To do:
Each image should be skipped while the records are restated word for word.

Stored entries
● ● ● ●
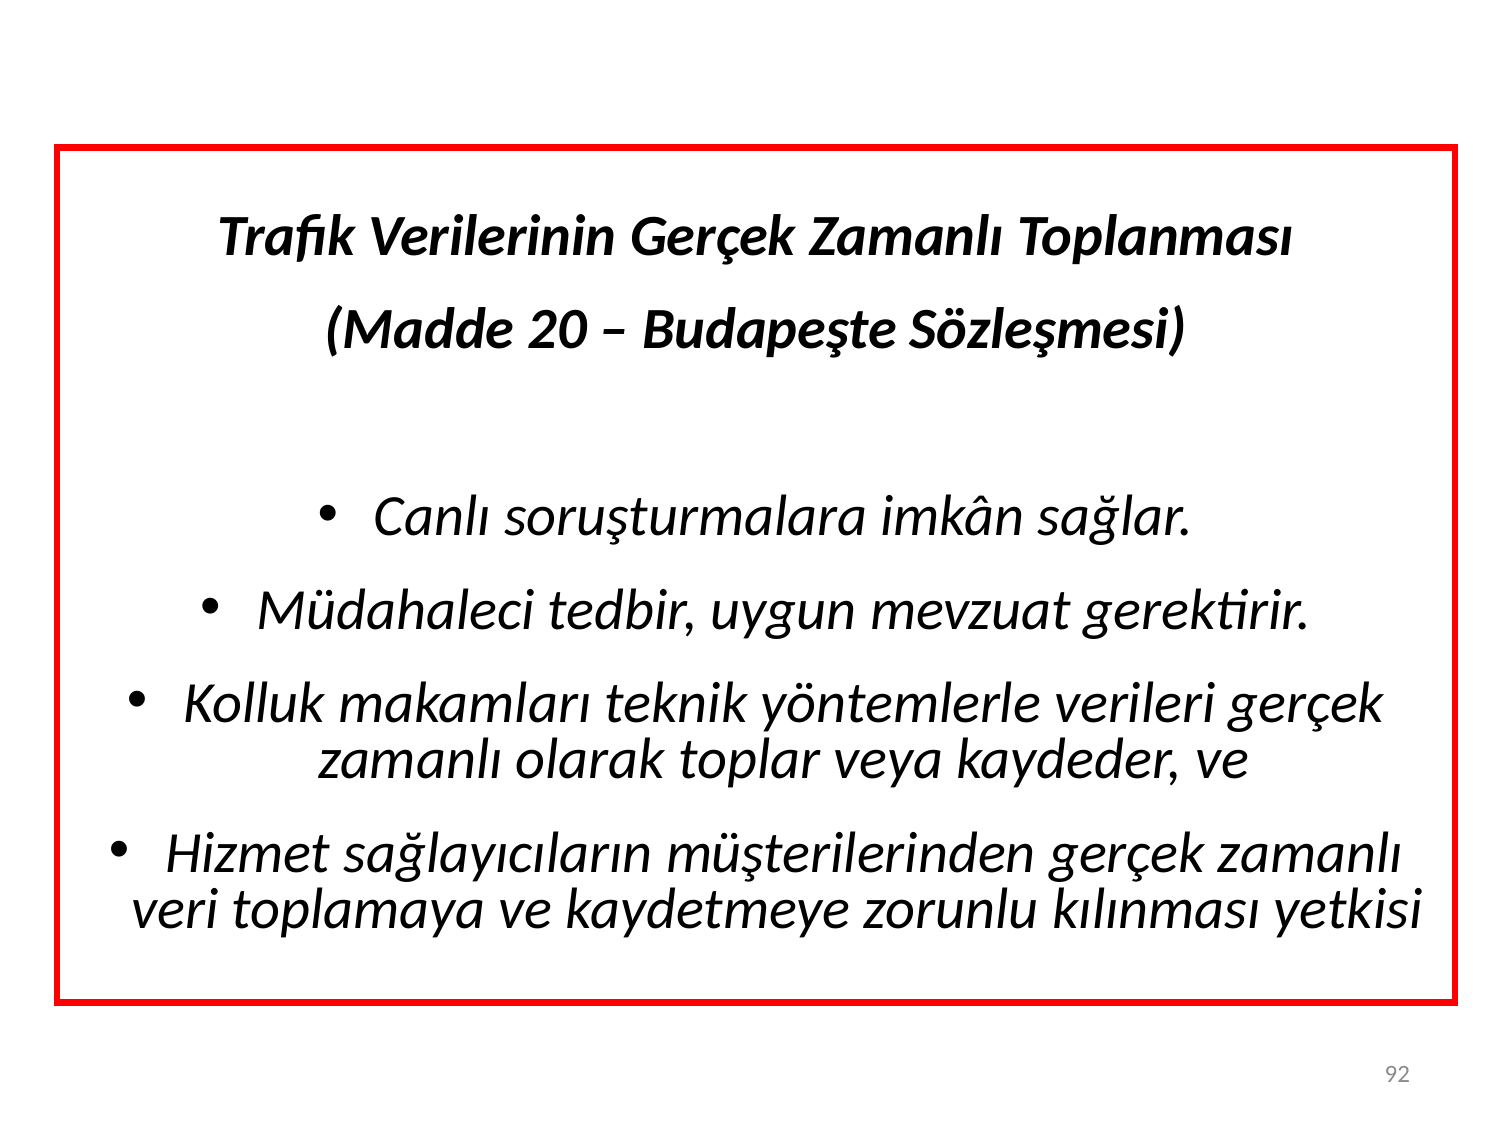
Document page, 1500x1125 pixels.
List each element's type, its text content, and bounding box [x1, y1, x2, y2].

slide_number 92 [1074, 1042, 1425, 1103]
text_box Trafik Verilerinin Gerçek Zamanlı Toplanması (Madde 20 – Budapeşte Sözleşmesi) Canlı soruşturmalara imkân sağlar. Müdahaleci tedbir, uygun mevzuat gerektirir. Kolluk makamları teknik yöntemlerle verileri gerçek zamanlı olarak toplar veya kaydeder, ve Hizmet sağlayıcıların müşterilerinden gerçek zamanlı veri toplamaya ve kaydetmeye zorunlu kılınması yetkisi [57, 147, 1455, 1003]
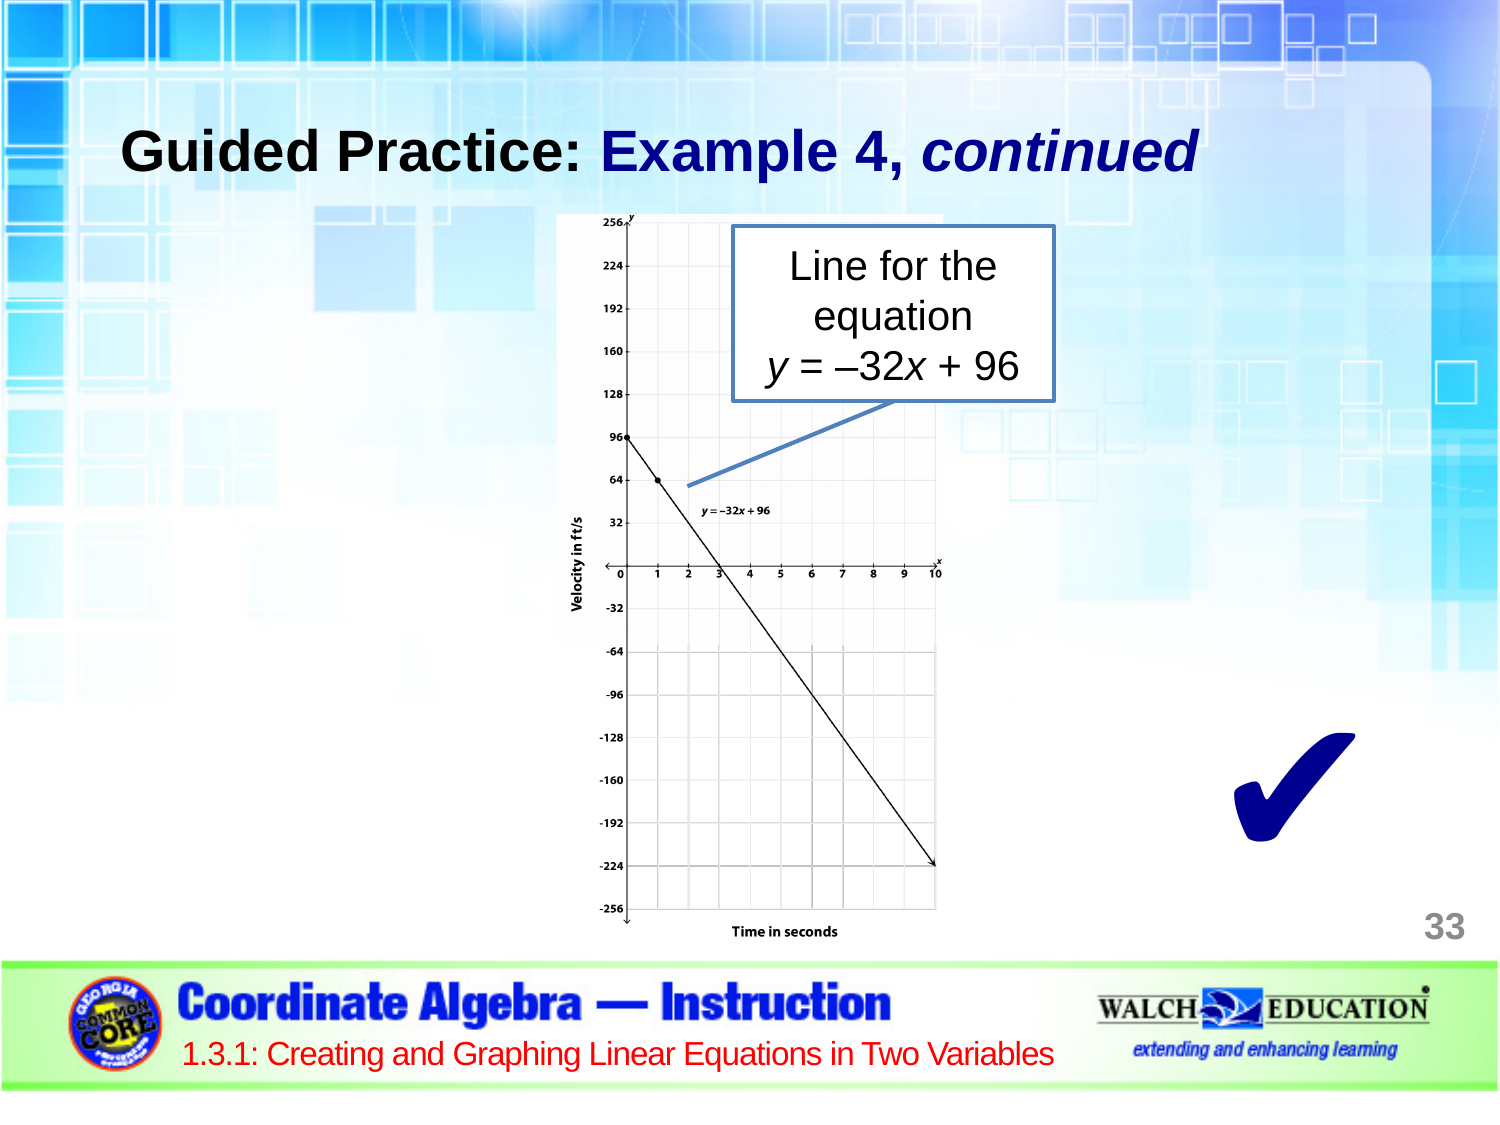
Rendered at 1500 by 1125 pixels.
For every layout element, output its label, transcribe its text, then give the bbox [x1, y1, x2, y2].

text_box ✔ [1128, 651, 1394, 907]
list 1.3.1: Creating and Graphing Linear Equations in Two Variables [166, 1024, 1186, 1074]
text_box Line for the equation y = –32x + 96 [947, 224, 1056, 403]
picture [1, 0, 1500, 1091]
subtitle Guided Practice: Example 4, continued [105, 105, 1394, 925]
slide_number 33 [1361, 901, 1481, 949]
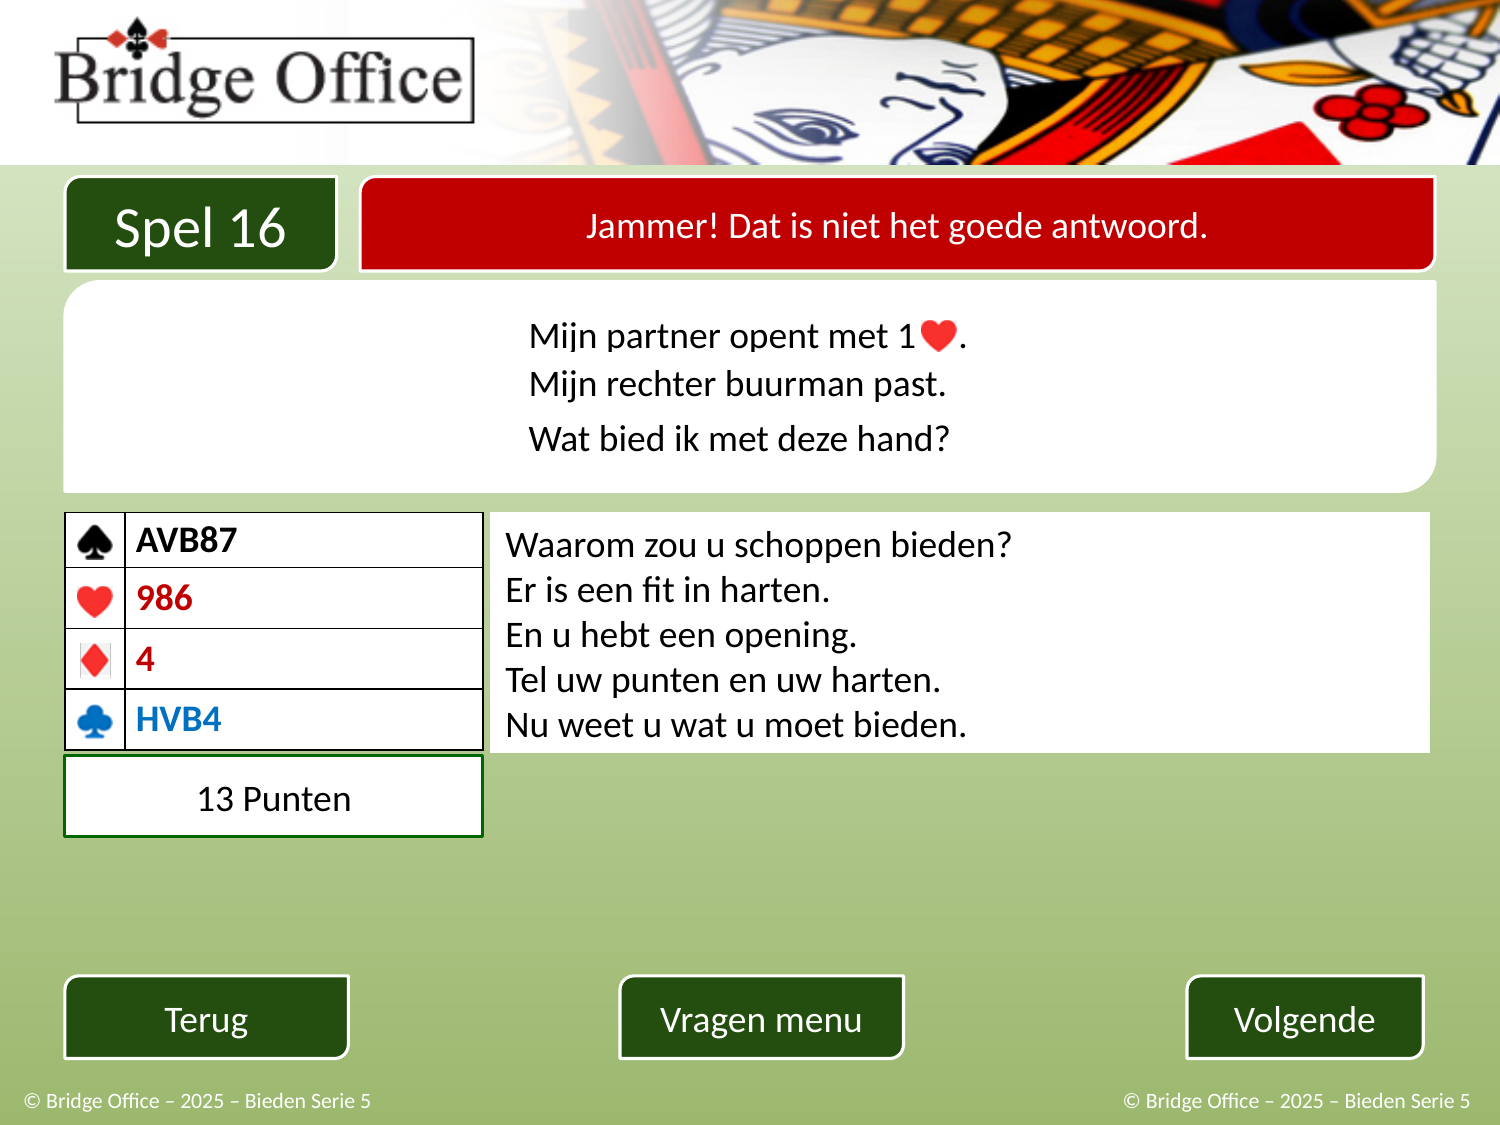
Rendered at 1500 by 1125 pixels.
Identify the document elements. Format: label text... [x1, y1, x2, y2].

picture [920, 320, 957, 353]
table_cell 4 [126, 629, 482, 688]
text_box 13 Punten [63, 754, 484, 838]
text_box Mijn rechter buurman past. [513, 352, 987, 406]
table_header AVB87 [126, 513, 482, 567]
text_box Terug [63, 974, 350, 1061]
text_box Wat bied ik met deze hand? [513, 406, 987, 467]
picture [0, 0, 1500, 166]
text_box Vragen menu [618, 974, 906, 1061]
text_box © Bridge Office – 2025 – Bieden Serie 5 [1107, 1079, 1500, 1121]
text_box Mijn partner opent met 1 . [513, 303, 1022, 364]
picture [77, 585, 113, 618]
text_box Jammer! Dat is niet het goede antwoord. [358, 179, 1437, 273]
table_cell [66, 568, 124, 628]
picture [77, 703, 113, 740]
table_cell [66, 629, 124, 688]
text_box Waarom zou u schoppen bieden? Er is een fit in harten. En u hebt een opening. Tel uw punten en uw harten. Nu weet u wat u moet bieden. [490, 512, 1430, 753]
table_cell [66, 690, 124, 749]
table_cell 986 [126, 568, 482, 628]
text_box [63, 280, 1437, 493]
text_box Spel 16 [63, 179, 339, 273]
picture [77, 524, 113, 561]
text_box Volgende [1185, 974, 1425, 1061]
table_header [66, 513, 124, 567]
text_box © Bridge Office – 2025 – Bieden Serie 5 [8, 1079, 393, 1121]
picture [77, 643, 113, 679]
table_cell HVB4 [126, 690, 482, 749]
● ● ● ●
Task answer:
Document page, 1500x1125 pixels.
List each element's type, its text content, and bounding box [x1, y1, x2, y2].

slide_number 92 [1074, 1042, 1425, 1103]
text_box Trafik Verilerinin Gerçek Zamanlı Toplanması (Madde 20 – Budapeşte Sözleşmesi) Canlı soruşturmalara imkân sağlar. Müdahaleci tedbir, uygun mevzuat gerektirir. Kolluk makamları teknik yöntemlerle verileri gerçek zamanlı olarak toplar veya kaydeder, ve Hizmet sağlayıcıların müşterilerinden gerçek zamanlı veri toplamaya ve kaydetmeye zorunlu kılınması yetkisi [57, 147, 1455, 1003]
Rendered at 1500 by 1125 pixels.
For every layout element, output its label, transcribe its text, then give the bbox [x1, y1, x2, y2].

text_box ✔ [1128, 651, 1394, 907]
list 1.3.1: Creating and Graphing Linear Equations in Two Variables [166, 1024, 1186, 1074]
text_box Line for the equation y = –32x + 96 [947, 224, 1056, 403]
picture [1, 0, 1500, 1091]
subtitle Guided Practice: Example 4, continued [105, 105, 1394, 925]
slide_number 33 [1361, 901, 1481, 949]
Rendered at 1500 by 1125 pixels.
Identify the document elements. Format: label text... [x1, y1, x2, y2].

picture [920, 320, 957, 353]
table_cell 4 [126, 629, 482, 688]
text_box 13 Punten [63, 754, 484, 838]
text_box Mijn rechter buurman past. [513, 352, 987, 406]
table_header AVB87 [126, 513, 482, 567]
text_box Terug [63, 974, 350, 1061]
text_box Wat bied ik met deze hand? [513, 406, 987, 467]
picture [0, 0, 1500, 166]
text_box Vragen menu [618, 974, 906, 1061]
text_box © Bridge Office – 2025 – Bieden Serie 5 [1107, 1079, 1500, 1121]
text_box Mijn partner opent met 1 . [513, 303, 1022, 364]
picture [77, 585, 113, 618]
text_box Jammer! Dat is niet het goede antwoord. [358, 179, 1437, 273]
table_cell [66, 568, 124, 628]
picture [77, 703, 113, 740]
table_cell [66, 629, 124, 688]
text_box Waarom zou u schoppen bieden? Er is een fit in harten. En u hebt een opening. Tel uw punten en uw harten. Nu weet u wat u moet bieden. [490, 512, 1430, 753]
table_cell [66, 690, 124, 749]
table_cell 986 [126, 568, 482, 628]
text_box [63, 280, 1437, 493]
text_box Spel 16 [63, 179, 339, 273]
picture [77, 524, 113, 561]
text_box Volgende [1185, 974, 1425, 1061]
table_header [66, 513, 124, 567]
text_box © Bridge Office – 2025 – Bieden Serie 5 [8, 1079, 393, 1121]
picture [77, 643, 113, 679]
table_cell HVB4 [126, 690, 482, 749]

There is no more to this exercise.